ТЕКСТ:
>>>

Не меньшее воздействие оказало творчество Гольдони и на двух блистательных диалектальных поэтов Италии: миланца Порта и римлянина Белли.
У него они научились умению безошибочно использовать местный разговорный язык для воссоздания простонародных характеров, научились магии перевоплощения читателя в зрителя.
Из воспоминаний П. В. Анненкова («Н. В. Гоголь в Риме летом 1841 г.») мы знаем, что «Гоголь весьма высоко ценил итальянского писателя» и довольно часто посещал в то лето заезжую труппу, дававшую пьесы Гольдони. Существенно в этом свидетельстве П. В. Анненкова указание на причину частого посещения. Ходили они туда с Гоголем не ради «первой любовницы», «красавицы в полном смысле слова», не ради «очень хорошего jeune premier»[10], «а более ради старика Гольдони, который, по весьма спокойному, правильному развитию сложных завязок в своих комедиях, составлял противоположность с путаницей и небывальщиной французского водевиля». Объяснение Анненкова довольно невнятное, но смысл понять можно. По всей вероятности, Гоголю были по душе незатейливые, «берущие быка за рога» зачины гольдониевских пьес. Не так ли и сам Гоголь любил начинать свои комедии? «Не приходила сваха?» («Женитьба»); «Что ты, оглох?» («Утро делового человека»); «Что это у меня? точно отрыжка! вчерашний обед засел в горле…» («Тяжба»); «Я пригласил вас, господа…» («Ревизор»). Любая из них вполне бы устроила Гольдони. Вовсе не настаивая, по причине неуместности, на каких-либо параллелях между драматургией Гоголя и Гольдони, хочу только напомнить, что, судя по отрывку Гоголя «Рим» и описаниям итальянской жизни, которые он оставил в своих письмах, мир гольдониевских комедий был Гоголю люб и близок.
Весьма возможно, что связующим звеном между Гоголем и Гольдони был не кто иной, как Белли, другом и поклонником которого являлся Гоголь. Впрочем, тема эта уже совсем специальная и в гоголиане даже еще не поднятая. Интересна она тем, что решение ее могло бы помочь уяснению зачастую трудно уловимых литературных скрещений и взаимозависимостей. А они-то и превращают в конце концов движение всемирной литературы в единый творческий процесс.
«Вооружившись за мнимые заслуги похвалами, коих добиваются любыми средствами обман и лицемерие… Гольдони утверждал, что огромный успех его театральных пьес лучше всего свидетельствует об его действительных заслугах и что одно дело заниматься тонкой словесной критикой, а другое — писать вещи, всеми признанные и приветствуемые толпой на публичных представлениях… Тогда я, нисколько не чувствуя себя уязвленным, высказал однажды мысль, что театральный успех не может определять качества пьесы и что я берусь достигнуть гораздо большего успеха сказкой «О любви к трем апельсинам», которую бабушка рассказывает своим внучатам, переделав ее в театральное представление»[11].

<<<

ПИСЬМЕННОЕ ЗАДАНИЕ A: Пожалуйста, представьте записи от самой первой строки до строки с «scientific name: Tetragnatha» включительно в виде таблицы Markdown со столбцами «№» и «Строка», пропустив пустые строки.
Текст и записи между собой никак не связаны.

ИСХОДНЫЕ ДАННЫЕ:
>>>

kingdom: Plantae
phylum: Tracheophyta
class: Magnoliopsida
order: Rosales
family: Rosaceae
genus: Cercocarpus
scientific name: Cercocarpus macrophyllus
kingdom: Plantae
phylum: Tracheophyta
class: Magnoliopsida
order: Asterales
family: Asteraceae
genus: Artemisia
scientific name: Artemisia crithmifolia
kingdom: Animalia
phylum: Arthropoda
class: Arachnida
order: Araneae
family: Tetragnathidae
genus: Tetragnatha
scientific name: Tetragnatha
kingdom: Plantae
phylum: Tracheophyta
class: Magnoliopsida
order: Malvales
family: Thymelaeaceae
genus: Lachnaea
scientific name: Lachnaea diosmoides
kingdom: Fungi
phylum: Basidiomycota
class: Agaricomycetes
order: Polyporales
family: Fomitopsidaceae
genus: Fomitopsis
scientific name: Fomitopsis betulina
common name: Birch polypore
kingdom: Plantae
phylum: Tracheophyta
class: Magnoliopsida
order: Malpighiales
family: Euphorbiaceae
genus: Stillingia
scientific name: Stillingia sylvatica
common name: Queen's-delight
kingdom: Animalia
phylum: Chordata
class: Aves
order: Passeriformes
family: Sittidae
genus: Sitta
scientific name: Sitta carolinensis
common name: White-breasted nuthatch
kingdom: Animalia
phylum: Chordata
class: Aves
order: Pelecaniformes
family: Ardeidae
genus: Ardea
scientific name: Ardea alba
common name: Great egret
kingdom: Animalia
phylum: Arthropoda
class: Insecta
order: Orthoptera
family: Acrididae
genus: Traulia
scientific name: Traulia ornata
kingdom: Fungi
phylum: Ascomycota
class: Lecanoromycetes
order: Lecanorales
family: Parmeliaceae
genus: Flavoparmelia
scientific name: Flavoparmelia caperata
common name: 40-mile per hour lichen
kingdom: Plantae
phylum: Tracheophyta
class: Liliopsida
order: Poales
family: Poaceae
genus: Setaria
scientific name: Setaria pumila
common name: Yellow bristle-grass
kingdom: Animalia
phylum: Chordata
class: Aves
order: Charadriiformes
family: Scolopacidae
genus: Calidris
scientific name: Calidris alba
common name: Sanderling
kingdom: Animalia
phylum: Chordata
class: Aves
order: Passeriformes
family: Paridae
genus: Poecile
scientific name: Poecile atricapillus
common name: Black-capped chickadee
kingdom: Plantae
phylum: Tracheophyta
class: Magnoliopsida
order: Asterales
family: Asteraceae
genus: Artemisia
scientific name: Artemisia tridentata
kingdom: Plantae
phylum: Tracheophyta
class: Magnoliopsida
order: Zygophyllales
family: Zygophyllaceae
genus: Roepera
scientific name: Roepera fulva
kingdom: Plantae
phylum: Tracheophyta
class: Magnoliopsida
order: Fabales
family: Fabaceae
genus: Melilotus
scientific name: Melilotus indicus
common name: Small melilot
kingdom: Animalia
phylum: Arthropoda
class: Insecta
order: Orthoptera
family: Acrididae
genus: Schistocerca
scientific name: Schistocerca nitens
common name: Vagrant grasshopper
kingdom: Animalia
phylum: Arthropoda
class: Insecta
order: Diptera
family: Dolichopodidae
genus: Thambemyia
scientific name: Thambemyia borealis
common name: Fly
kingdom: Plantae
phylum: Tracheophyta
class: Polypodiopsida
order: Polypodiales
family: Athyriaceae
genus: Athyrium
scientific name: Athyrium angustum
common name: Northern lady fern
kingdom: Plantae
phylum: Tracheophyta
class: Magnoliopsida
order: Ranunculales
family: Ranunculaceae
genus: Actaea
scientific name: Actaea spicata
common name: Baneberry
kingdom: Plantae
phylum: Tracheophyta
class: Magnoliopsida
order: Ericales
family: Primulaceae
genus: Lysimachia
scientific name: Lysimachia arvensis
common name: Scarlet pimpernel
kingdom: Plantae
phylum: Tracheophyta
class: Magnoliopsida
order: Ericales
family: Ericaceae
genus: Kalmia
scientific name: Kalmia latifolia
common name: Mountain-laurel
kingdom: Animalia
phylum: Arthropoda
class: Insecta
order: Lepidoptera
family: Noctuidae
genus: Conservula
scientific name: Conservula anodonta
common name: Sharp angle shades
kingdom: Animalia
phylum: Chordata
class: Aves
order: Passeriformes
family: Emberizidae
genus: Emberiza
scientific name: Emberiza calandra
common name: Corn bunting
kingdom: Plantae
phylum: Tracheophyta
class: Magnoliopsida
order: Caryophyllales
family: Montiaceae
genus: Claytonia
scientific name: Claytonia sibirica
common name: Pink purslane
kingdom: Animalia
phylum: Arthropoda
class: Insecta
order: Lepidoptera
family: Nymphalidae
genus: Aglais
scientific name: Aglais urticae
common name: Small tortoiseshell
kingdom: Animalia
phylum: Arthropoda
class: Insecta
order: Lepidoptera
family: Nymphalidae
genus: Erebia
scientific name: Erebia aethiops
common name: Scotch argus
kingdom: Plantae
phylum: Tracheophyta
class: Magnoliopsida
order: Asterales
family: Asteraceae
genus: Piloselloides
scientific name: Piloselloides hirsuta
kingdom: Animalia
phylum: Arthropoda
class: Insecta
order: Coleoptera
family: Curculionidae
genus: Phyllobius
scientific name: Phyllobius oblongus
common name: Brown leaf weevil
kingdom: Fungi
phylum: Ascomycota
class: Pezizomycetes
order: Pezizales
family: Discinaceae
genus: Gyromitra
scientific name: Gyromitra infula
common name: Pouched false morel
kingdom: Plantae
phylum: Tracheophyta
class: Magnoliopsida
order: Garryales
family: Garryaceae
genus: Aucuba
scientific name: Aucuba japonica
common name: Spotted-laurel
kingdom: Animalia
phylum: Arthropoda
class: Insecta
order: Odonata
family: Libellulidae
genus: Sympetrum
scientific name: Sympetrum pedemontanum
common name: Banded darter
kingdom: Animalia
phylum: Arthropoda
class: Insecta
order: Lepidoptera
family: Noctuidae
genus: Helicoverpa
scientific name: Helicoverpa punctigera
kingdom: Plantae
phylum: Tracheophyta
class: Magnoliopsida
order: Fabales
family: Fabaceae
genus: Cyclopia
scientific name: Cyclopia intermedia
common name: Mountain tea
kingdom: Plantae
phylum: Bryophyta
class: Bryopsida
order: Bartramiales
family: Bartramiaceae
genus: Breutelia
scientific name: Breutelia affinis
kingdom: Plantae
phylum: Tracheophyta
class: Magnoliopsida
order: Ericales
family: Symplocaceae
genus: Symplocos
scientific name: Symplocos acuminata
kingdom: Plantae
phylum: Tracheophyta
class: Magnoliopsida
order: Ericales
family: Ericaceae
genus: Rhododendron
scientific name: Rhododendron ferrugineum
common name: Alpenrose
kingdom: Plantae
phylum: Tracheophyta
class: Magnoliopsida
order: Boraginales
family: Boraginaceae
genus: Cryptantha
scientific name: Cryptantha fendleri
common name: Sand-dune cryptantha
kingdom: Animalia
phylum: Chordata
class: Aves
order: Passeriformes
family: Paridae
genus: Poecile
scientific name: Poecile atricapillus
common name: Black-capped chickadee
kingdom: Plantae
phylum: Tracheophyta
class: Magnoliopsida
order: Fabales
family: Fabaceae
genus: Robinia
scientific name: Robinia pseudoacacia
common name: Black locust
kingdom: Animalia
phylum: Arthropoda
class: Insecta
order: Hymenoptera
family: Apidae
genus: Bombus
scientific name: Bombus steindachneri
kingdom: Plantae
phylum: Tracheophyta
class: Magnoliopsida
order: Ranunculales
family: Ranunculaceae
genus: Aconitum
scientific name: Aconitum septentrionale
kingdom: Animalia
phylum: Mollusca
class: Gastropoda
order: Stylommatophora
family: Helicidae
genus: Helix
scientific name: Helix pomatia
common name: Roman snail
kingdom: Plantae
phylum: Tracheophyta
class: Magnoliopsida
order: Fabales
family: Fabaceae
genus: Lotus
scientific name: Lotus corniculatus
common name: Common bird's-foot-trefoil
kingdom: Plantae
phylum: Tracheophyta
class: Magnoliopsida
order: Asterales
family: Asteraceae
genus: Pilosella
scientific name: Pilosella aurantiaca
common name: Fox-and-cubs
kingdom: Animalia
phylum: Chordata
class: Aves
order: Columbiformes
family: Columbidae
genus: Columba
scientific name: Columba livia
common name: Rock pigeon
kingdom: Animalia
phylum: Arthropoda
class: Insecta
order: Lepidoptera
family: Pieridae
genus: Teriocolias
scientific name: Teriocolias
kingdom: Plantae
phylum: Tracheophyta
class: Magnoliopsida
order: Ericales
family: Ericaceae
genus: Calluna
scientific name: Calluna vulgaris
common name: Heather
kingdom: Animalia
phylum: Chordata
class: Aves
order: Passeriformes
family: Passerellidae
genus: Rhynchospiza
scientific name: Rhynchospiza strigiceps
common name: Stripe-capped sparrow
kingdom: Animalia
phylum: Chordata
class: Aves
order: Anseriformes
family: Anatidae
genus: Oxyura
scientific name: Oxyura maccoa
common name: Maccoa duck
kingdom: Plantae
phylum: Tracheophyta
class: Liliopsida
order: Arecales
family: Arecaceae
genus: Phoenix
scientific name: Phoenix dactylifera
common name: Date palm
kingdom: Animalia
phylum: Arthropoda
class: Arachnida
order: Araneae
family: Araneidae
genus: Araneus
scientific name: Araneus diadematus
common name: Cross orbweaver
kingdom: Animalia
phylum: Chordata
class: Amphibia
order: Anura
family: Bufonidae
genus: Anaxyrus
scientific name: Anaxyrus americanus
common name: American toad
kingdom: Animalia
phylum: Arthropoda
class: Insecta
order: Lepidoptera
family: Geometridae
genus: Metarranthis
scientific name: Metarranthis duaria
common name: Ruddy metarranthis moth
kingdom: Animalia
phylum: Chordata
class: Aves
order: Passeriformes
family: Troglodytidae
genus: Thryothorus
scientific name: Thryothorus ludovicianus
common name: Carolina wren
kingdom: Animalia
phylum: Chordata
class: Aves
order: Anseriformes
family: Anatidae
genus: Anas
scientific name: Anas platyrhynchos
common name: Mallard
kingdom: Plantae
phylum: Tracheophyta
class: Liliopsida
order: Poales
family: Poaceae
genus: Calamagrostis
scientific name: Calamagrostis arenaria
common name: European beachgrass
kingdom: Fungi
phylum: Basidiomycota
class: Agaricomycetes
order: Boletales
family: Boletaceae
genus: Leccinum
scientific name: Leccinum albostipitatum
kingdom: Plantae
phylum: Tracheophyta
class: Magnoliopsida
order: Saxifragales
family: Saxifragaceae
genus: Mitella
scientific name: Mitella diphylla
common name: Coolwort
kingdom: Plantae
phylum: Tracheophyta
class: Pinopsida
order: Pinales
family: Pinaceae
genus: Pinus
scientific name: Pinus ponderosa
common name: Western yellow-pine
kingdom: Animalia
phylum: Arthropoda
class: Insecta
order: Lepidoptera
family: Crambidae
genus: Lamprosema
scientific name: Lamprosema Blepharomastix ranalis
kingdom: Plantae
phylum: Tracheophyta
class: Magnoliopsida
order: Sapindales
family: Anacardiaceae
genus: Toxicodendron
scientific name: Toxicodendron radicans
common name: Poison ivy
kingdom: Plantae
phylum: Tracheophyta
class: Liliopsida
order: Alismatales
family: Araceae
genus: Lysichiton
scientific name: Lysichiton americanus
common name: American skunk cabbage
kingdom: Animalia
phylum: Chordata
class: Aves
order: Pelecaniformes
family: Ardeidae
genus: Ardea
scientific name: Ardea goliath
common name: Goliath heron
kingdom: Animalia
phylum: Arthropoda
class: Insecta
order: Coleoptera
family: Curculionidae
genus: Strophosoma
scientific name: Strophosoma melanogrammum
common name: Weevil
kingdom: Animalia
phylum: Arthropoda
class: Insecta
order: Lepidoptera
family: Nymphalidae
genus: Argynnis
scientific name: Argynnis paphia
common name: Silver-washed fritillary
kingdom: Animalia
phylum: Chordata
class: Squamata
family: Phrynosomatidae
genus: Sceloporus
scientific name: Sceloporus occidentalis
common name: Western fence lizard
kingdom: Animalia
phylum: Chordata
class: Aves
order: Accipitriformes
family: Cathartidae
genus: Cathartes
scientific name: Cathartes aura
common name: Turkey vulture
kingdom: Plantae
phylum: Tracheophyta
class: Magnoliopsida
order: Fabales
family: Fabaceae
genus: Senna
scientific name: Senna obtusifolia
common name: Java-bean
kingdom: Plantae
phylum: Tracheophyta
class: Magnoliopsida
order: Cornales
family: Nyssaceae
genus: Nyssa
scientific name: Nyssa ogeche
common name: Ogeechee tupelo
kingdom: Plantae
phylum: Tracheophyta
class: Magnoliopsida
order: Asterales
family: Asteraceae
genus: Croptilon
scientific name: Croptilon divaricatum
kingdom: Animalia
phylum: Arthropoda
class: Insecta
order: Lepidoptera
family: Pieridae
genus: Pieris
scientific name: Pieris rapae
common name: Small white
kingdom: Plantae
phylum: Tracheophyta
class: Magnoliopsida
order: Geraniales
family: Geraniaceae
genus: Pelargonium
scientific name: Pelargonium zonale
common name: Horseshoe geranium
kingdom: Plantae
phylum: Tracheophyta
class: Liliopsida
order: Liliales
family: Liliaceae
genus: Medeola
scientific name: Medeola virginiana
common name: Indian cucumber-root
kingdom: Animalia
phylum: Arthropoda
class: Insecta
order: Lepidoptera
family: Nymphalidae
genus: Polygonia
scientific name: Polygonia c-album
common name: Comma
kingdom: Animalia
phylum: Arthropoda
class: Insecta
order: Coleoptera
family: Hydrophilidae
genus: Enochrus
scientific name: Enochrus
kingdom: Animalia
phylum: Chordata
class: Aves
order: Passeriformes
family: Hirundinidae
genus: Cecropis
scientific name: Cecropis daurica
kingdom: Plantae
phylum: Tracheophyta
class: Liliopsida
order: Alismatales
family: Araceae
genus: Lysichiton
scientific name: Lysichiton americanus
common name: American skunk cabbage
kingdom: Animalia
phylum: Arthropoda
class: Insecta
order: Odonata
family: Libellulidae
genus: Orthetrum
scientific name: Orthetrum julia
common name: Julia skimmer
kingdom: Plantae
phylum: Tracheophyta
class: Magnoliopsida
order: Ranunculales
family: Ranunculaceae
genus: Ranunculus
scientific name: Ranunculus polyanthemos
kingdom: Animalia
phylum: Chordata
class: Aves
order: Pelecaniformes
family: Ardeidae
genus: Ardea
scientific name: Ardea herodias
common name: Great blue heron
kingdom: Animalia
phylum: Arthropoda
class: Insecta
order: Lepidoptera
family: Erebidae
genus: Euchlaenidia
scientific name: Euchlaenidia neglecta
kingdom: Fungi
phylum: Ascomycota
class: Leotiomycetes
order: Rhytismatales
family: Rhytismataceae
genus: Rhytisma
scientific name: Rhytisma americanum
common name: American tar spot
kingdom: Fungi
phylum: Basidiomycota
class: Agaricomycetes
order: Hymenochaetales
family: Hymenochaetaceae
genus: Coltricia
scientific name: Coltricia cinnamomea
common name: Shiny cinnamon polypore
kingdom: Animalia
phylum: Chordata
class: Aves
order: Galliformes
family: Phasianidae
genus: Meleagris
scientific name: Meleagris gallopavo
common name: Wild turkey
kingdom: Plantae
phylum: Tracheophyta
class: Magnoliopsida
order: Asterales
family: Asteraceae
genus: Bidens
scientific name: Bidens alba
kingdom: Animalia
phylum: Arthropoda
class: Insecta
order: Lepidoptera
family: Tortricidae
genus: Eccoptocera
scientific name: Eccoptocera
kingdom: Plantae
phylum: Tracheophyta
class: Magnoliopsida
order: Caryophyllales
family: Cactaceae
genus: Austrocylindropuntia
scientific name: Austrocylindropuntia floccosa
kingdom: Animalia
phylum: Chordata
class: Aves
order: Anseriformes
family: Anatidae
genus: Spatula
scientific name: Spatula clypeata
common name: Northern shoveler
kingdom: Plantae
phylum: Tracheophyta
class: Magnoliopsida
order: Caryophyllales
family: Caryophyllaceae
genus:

<<<

ПИСЬМЕННОЕ ЗАДАНИЕ B: Поменяйте в тексте «зрителя» на «слушателя» и приведите отрывок между «У него они научились» и «читателя в зрителя.» включительно.

ОТВЕТ A:
| № | Строка |
|---|---|
| 1 | kingdom: Plantae |
| 2 | phylum: Tracheophyta |
| 3 | class: Magnoliopsida |
| 4 | order: Rosales |
| 5 | family: Rosaceae |
| 6 | genus: Cercocarpus |
| 7 | scientific name: Cercocarpus macrophyllus |
| 8 | kingdom: Plantae |
| 9 | phylum: Tracheophyta |
| 10 | class: Magnoliopsida |
| 11 | order: Asterales |
| 12 | family: Asteraceae |
| 13 | genus: Artemisia |
| 14 | scientific name: Artemisia crithmifolia |
| 15 | kingdom: Animalia |
| 16 | phylum: Arthropoda |
| 17 | class: Arachnida |
| 18 | order: Araneae |
| 19 | family: Tetragnathidae |
| 20 | genus: Tetragnatha |
| 21 | scientific name: Tetragnatha |

ОТВЕТ B:
У него они научились умению безошибочно использовать местный разговорный язык для воссоздания простонародных характеров, научились магии перевоплощения читателя в слушателя.